Может быть, мастера ВХУТЕМАСа иногда и мечтали о коммунизме. Но все же между ВХУТЕМАСом и коммунизмом нет прямой связи. Первый был и оказался более вечен. И он не делал ошибок, не убивал и не мечтал зря.
ВХУТЕМАС не был Великой Утопией, как не был ею и весь русский авангард. Становится все яснее, что все многое, созданное мыслью 20-х годов, окажется нужным новому тысячелетию. Разве может ироническая и умная слабость постмодернизма выдержать исторический натиск побеждающей простоты ВХУТЕМАСа? Так хочется, чтобы выдержала — но она гибнет и уходит в небытие. А геометрия ВХУТЕМАСа как "медь торжественной латыни, поет на плитах как труба".

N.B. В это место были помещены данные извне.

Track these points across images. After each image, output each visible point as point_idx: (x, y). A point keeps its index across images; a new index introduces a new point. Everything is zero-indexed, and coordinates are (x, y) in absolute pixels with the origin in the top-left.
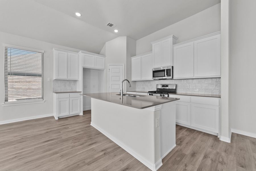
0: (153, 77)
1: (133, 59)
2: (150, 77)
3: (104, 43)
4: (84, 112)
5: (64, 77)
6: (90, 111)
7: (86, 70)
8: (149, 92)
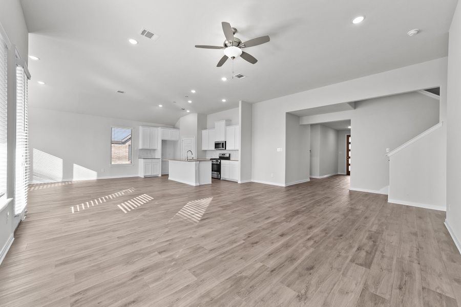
0: (215, 148)
1: (204, 132)
2: (213, 147)
3: (179, 118)
4: (162, 175)
5: (148, 147)
6: (168, 175)
7: (164, 142)
8: (211, 159)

Прошло всего 75 лет, и стало понятно, что будущий мир неизбежно и долго будет жить в том пространстве, которое придумали мастера великой московской художественной школы. В виденьи реальности будут сохраняться те понятия о глубине, протяженности, вертикали и горизонтали, поверхности, выявлении формы и цвета, объемах и пространстве, что сумели понять и показали Татлин или Ладовский. Их мысли отвечали не только сиюминутной увлеченности авангарда. В их мышлении и чувстве формы действовали законы долгой истории, не измеряемой человеческой жизнью. Сменятся поколения, но вряд ли кому-нибудь удастся скрыть форму объема здания или другой нужной вещи под маскарадным костюмом декора. Ручное искусство уже никогда не вытеснит производства жизненной среды. Так какая же была во ВХУТЕМАСе утопия, когда предсказания неуклонно сбываются? Нет, там был трезвый расчет, продуманный не на десятилетия — на века.
Но на три десятилетия вперед, во всяком случае, он определенно продуман не был.

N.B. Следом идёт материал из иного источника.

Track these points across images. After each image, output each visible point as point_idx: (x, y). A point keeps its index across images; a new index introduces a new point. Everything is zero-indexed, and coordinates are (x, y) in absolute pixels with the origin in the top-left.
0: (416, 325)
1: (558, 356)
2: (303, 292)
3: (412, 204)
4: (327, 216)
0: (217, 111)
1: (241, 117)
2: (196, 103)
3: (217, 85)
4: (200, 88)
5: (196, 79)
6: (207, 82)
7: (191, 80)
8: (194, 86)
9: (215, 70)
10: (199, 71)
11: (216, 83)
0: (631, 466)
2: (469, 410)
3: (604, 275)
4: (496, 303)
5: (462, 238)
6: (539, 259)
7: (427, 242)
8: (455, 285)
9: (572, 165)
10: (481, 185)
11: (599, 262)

Мастера ВХУТЕМАСа не предвидели появления сталинского искусства. Оно тоже было интересно, но оказалось слишком резко другим. Последний великий всплеск имперского классицизма в 30-50 годы, казалось, совершенно уничтожил ВХУТЕМАС и распылил его наследие. Как, наверное, раздражали Леонидова или братьев Весниных исторические композиции на коммунистические темы. Александр Веснин однажды даже не смог удержаться и сказал: "Венера Милосская — это безмятежная и гордая олимпийская богиня, а отнюдь не физкультурница или героиня труда". И это было в 1947 году.

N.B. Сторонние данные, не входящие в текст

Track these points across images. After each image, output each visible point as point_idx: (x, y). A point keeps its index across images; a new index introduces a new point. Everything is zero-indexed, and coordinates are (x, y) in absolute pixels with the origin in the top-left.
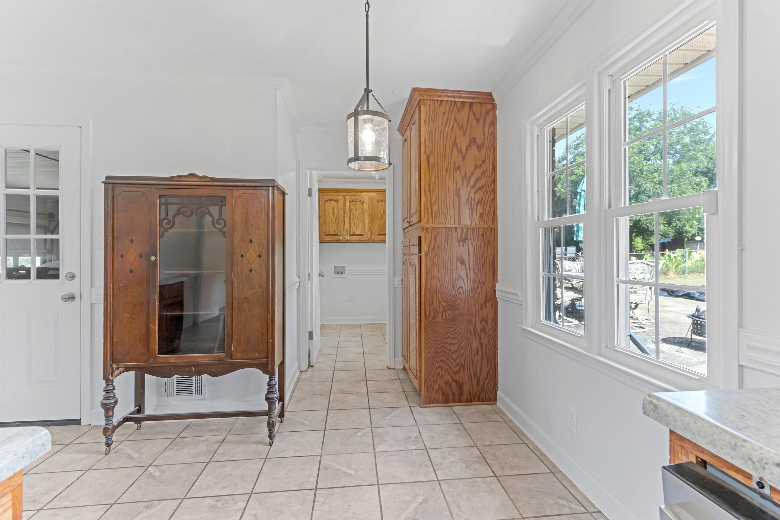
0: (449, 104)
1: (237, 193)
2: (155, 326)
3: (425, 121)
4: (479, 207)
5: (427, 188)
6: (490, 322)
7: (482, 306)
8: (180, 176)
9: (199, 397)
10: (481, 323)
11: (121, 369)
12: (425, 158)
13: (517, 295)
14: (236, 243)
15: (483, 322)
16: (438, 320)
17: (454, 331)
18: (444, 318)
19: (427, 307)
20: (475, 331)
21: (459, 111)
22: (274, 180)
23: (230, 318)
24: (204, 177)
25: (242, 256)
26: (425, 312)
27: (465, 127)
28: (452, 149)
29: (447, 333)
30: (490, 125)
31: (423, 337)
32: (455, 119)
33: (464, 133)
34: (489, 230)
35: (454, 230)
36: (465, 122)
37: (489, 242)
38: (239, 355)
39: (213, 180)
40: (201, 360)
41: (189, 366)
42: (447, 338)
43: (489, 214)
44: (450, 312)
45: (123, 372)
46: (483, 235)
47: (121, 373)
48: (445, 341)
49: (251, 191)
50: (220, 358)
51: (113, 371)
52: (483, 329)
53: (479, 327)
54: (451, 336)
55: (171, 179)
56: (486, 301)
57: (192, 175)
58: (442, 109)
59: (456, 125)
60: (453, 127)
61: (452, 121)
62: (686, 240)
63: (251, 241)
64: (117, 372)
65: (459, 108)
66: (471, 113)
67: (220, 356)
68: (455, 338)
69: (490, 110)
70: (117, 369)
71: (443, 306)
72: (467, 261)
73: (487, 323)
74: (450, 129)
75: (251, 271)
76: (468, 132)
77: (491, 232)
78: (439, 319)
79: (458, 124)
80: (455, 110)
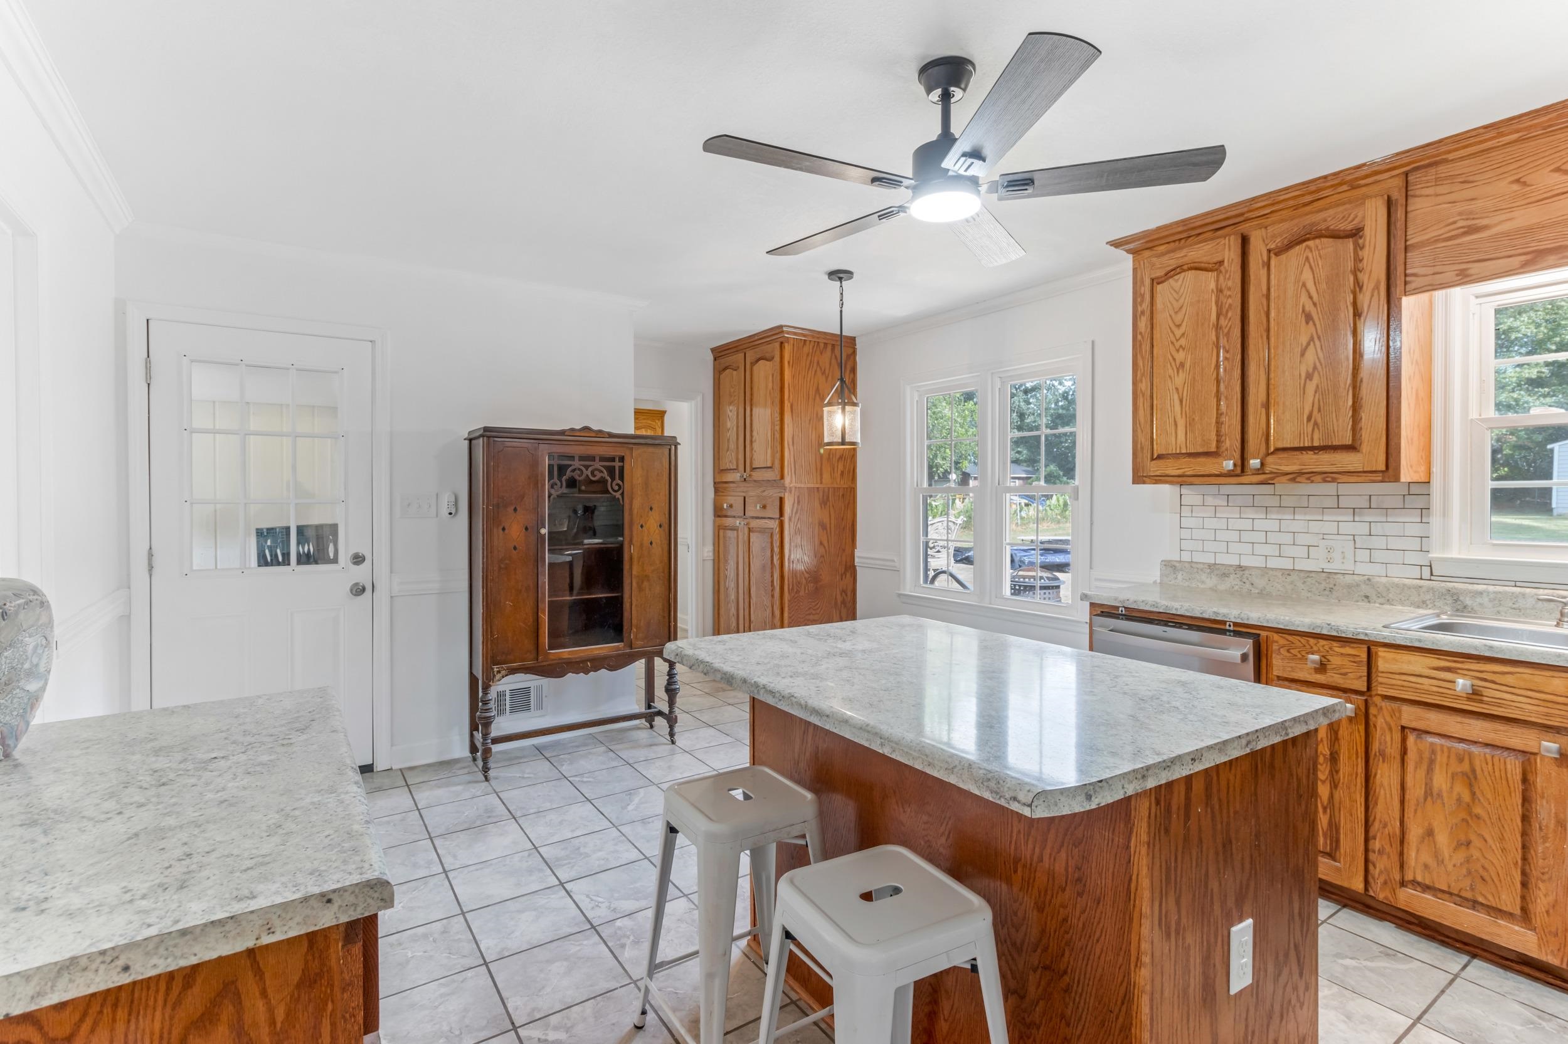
0: (812, 343)
1: (637, 451)
2: (545, 616)
3: (789, 362)
4: (840, 464)
5: (791, 443)
6: (849, 593)
7: (842, 575)
8: (572, 430)
9: (539, 713)
10: (841, 594)
11: (503, 672)
12: (789, 405)
13: (893, 561)
14: (635, 511)
15: (843, 594)
16: (800, 594)
17: (816, 605)
18: (807, 592)
19: (791, 580)
20: (836, 603)
21: (821, 354)
22: (675, 437)
23: (629, 600)
24: (600, 431)
25: (642, 526)
26: (789, 585)
27: (827, 372)
28: (815, 396)
29: (809, 609)
30: (850, 371)
31: (786, 615)
32: (818, 363)
33: (827, 378)
34: (849, 490)
35: (816, 490)
36: (827, 367)
37: (849, 503)
38: (640, 643)
39: (611, 435)
40: (597, 652)
41: (584, 661)
42: (810, 614)
43: (849, 472)
44: (812, 585)
45: (506, 675)
46: (843, 495)
47: (503, 677)
48: (808, 617)
49: (651, 449)
50: (618, 649)
51: (494, 676)
52: (843, 602)
53: (839, 599)
54: (814, 612)
55: (562, 433)
56: (846, 570)
57: (586, 429)
58: (806, 349)
59: (818, 369)
60: (816, 371)
61: (815, 364)
62: (936, 478)
63: (651, 509)
64: (498, 676)
65: (821, 348)
66: (834, 357)
67: (618, 646)
68: (817, 614)
69: (851, 355)
70: (499, 672)
71: (805, 578)
72: (828, 526)
73: (847, 595)
74: (813, 373)
75: (651, 543)
76: (830, 378)
77: (851, 492)
78: (802, 593)
79: (821, 369)
80: (818, 352)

Для каждого художника, связанного с ВХУТЕМАСом, уничтожение его идей стало личной, непередаваемой безысходной трагедией. Каково же было жить Константину Мельникову в собственном, составленном из двух пересекающихся цилиндров доме в Кривоарбатском переулке, не строя ничего долгими десятилетиями? Как мог существовать гениальный архитектор Иван Леонидов, осуществив только одно — лестницу в ведомственном санатории в Кисловодске? Вероятно, все же они жили в надежде на бессмертие, сбывшейся и уничтожившей жизненные страдания, если взяться считать на века. Мастера ВХУТЕМАСа понимали это, но не могли не чувствовать обыденную, физическую боль.
Когда хоронили Ивана Леонидова, один из выступавших на панихиде сказал, что в жизни усопшего было столько же шипов, сколько во множестве роз, принесенных на его могилу.
Москва 75-летний юбилей ВХУТЕМАСа, следует сказать, отмечает достойно — в тех же стенах Московского архитектурного института. Все встает на свои места и становится ясным — роль ВХУТЕМАСа в истории искусства и его будущее.